Figure 1. Average yields of 26 sunflower hybrids
during the dry growing season and average yield
of 31 hybrids in a season with above average rainfall.

Figure 1 indicates that there was a very large yield response to irrigation during a dry growing season, however during the season with above average rain the yields between irrigated and dryland sunflower were similar. White mold in the irrigated sunflower reduced the yield potential during the wetter year. Under irrigation some lodging was observed especially in the taller varieties. Sunflower plants were leaning because the heavy heads pulled the plants over as the roots were not able to anchor the plant in the wet soil. Some neck breakage occurred in the irrigated trials but few heads were completely lost. The recommended plant population for irrigated sunflower in our region is 24,000 to 28,000 plants per acre planted in 30 inch rows.

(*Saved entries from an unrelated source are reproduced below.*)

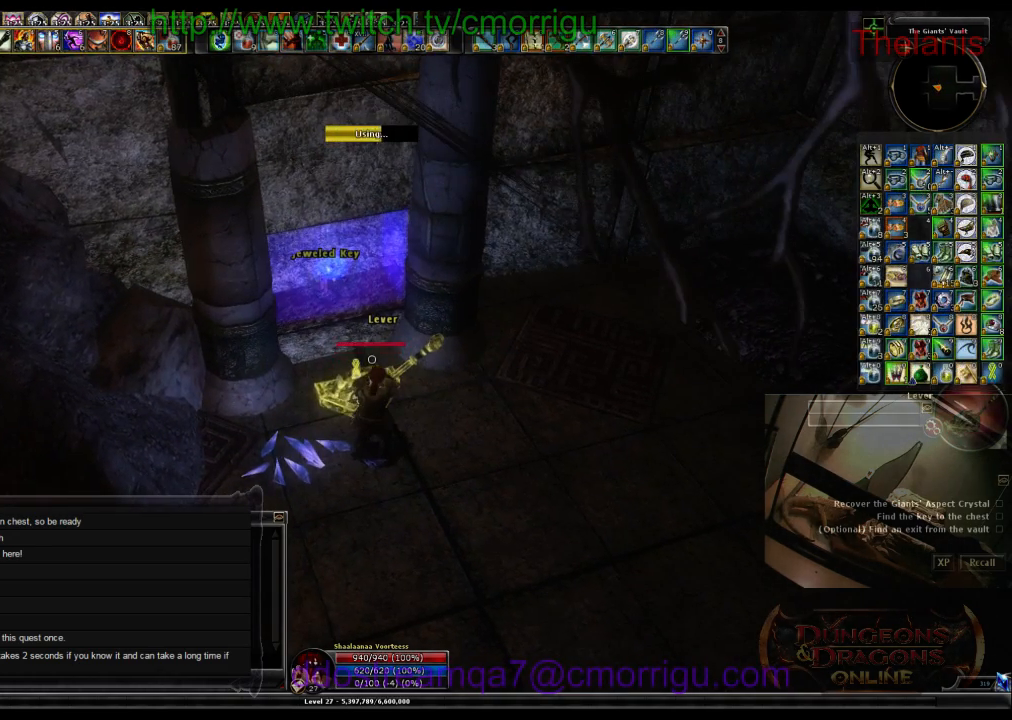
{"keys": [], "events": []}
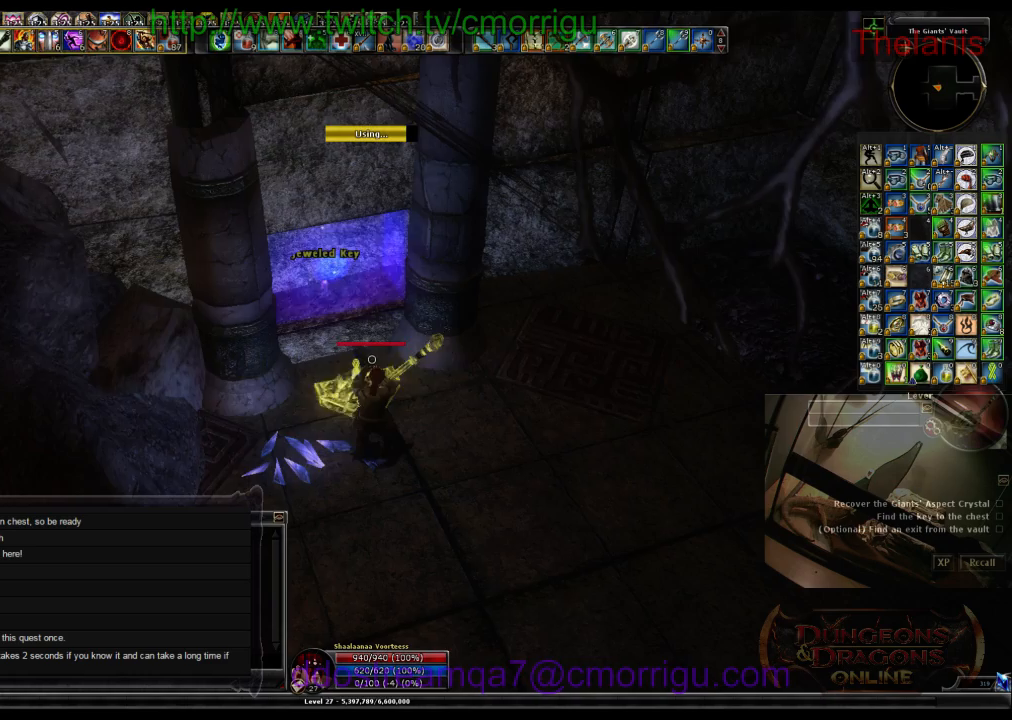
{"keys": [], "events": []}
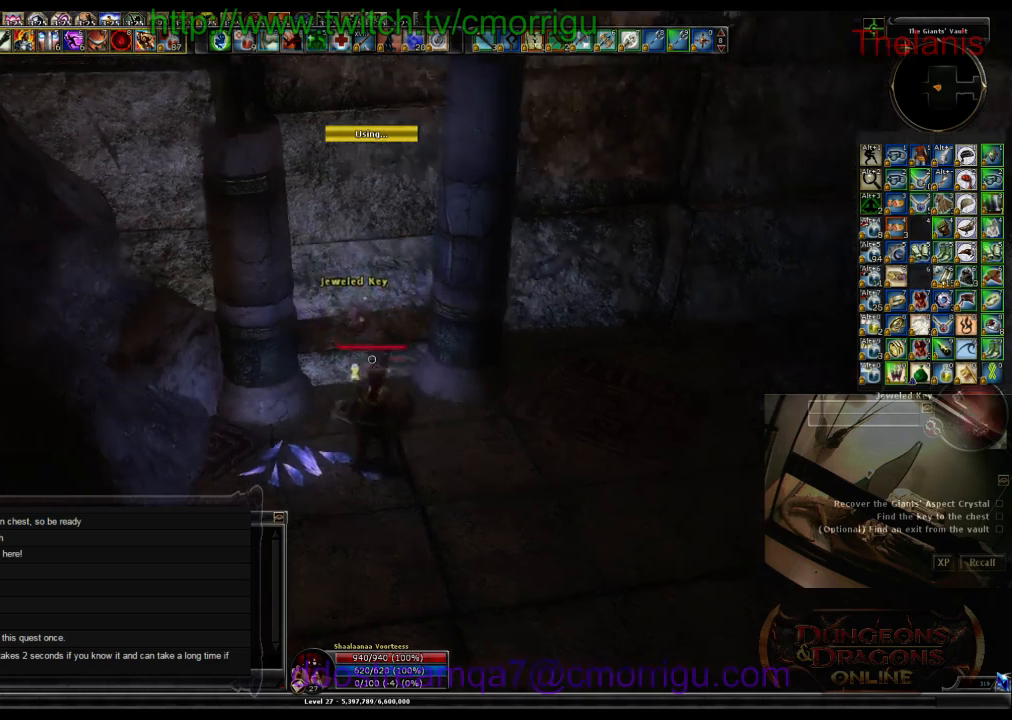
{"keys": [], "events": []}
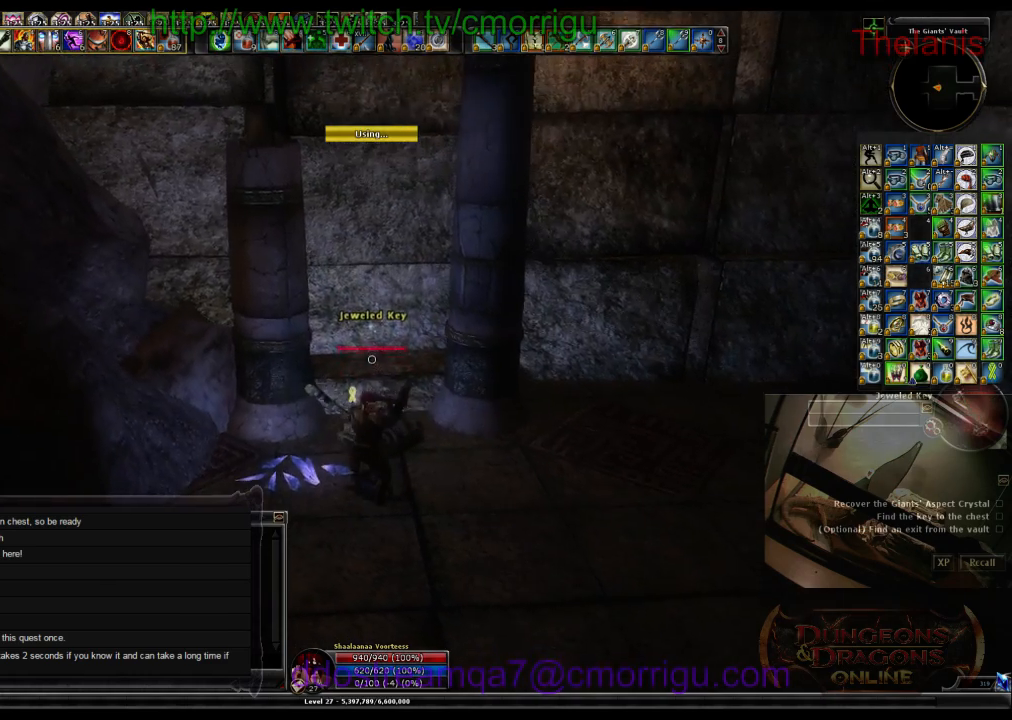
{"keys": [], "events": []}
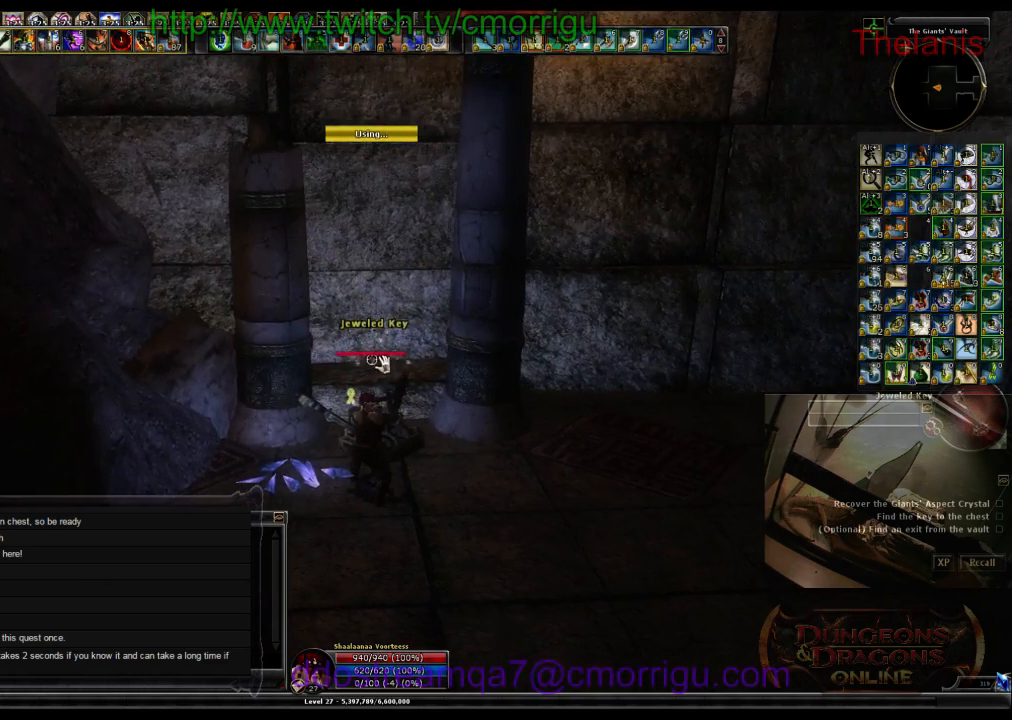
{"keys": [], "events": []}
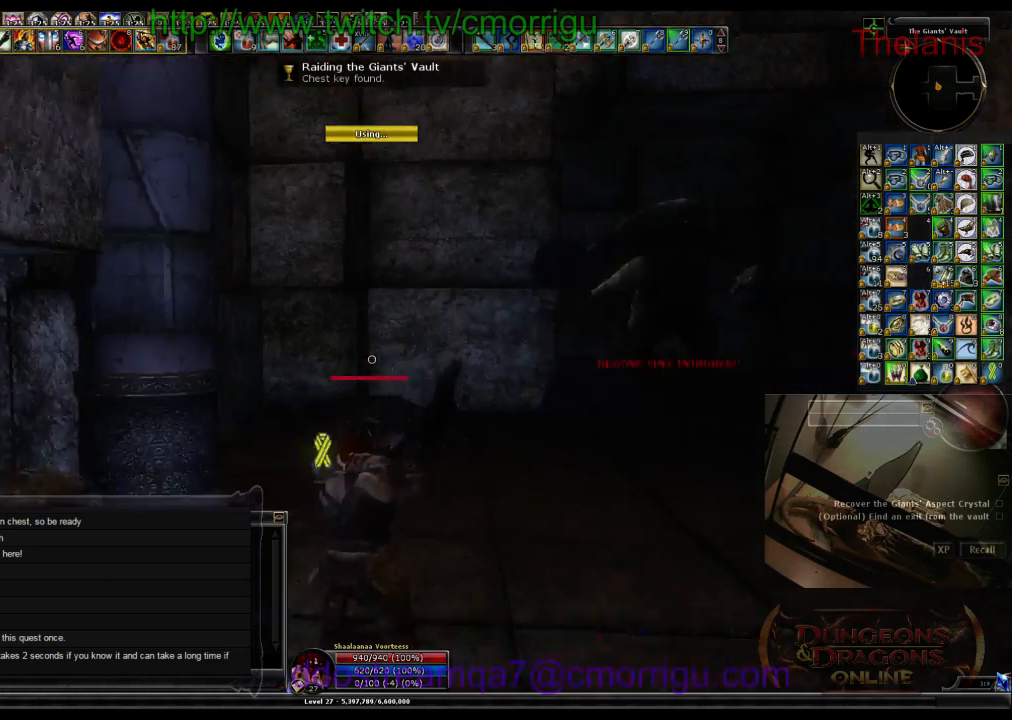
{"keys": ["d"], "events": [[33, "d", "down"]]}
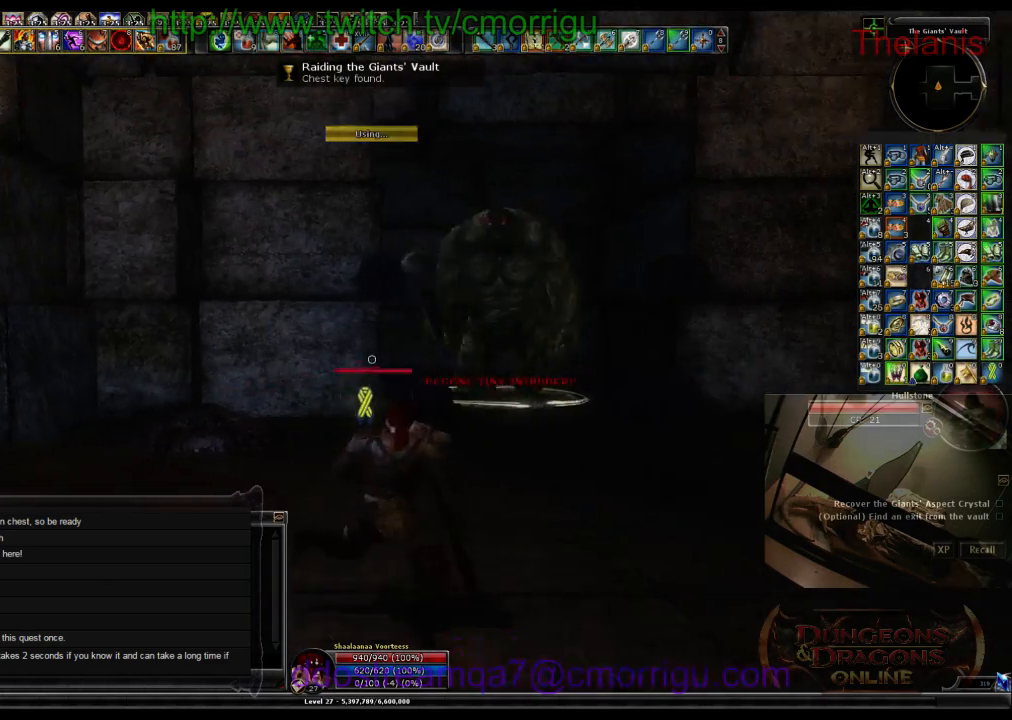
{"keys": ["w"], "events": [[167, "d", "up"], [367, "w", "down"]]}
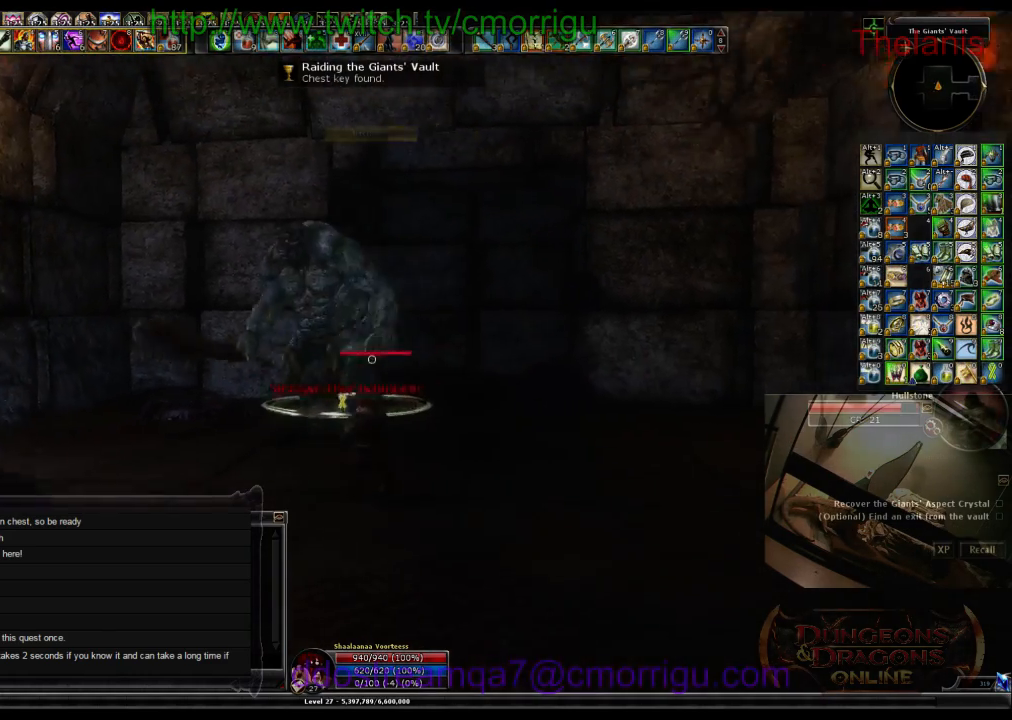
{"keys": [], "events": [[133, "w", "up"]]}
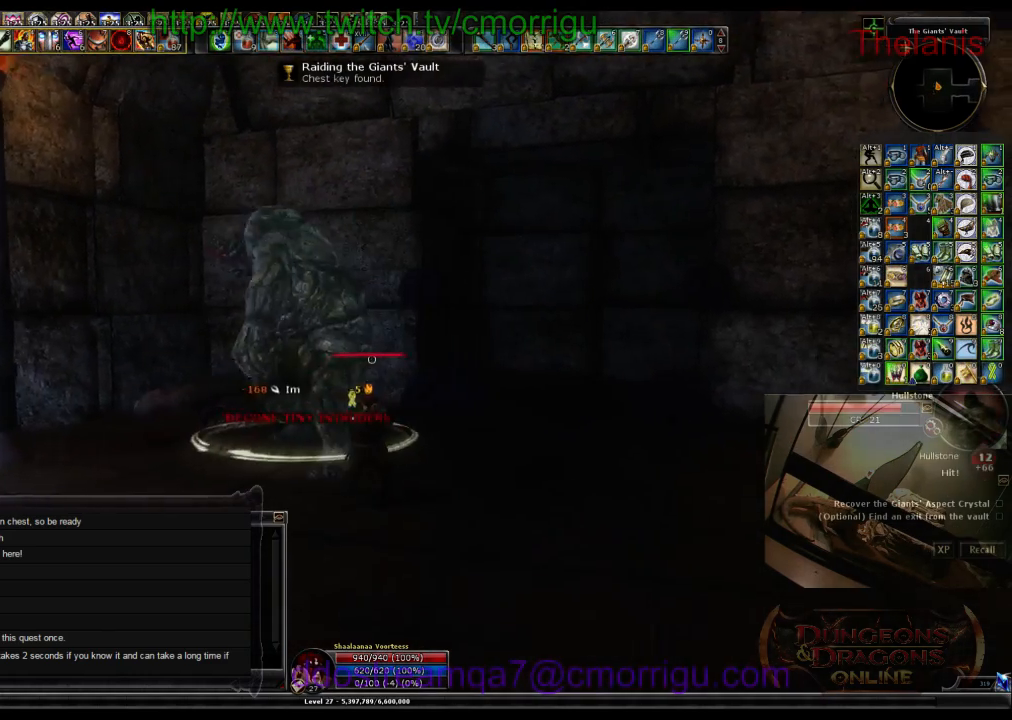
{"keys": [], "events": []}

Water utilization by sunflower depends on the sunflower hybrid, date of planting, timing of irrigation, soil types, soil fertility and plant populations. Optimum utilization of water occurs if N, P and K levels are sufficient for high yields.

Water deficiency between flowering and maturity negatively impacts yield more than at other times in the development of the plant. Irrigation management becomes much more critical from early flowering until maturity. Irrigation should maintain soil moisture at 80% of field capacity at flowering stages and at 70% of field capacity at other times. The exact timing and number of irrigations depend on rainfall distribution and stored soil moisture. Typical of all high value irrigated crops, monitoring of the crop and top level management practices are vital in order to obtain high economic returns.

Resources:

A site-specific irrigation scheduler can be accessed on the NDAWN Web site http://ndawn.ndsu.nodak.edu/  To use the irrigation scheduler, you need to log in to the NDAWN Web site and create a user name and password.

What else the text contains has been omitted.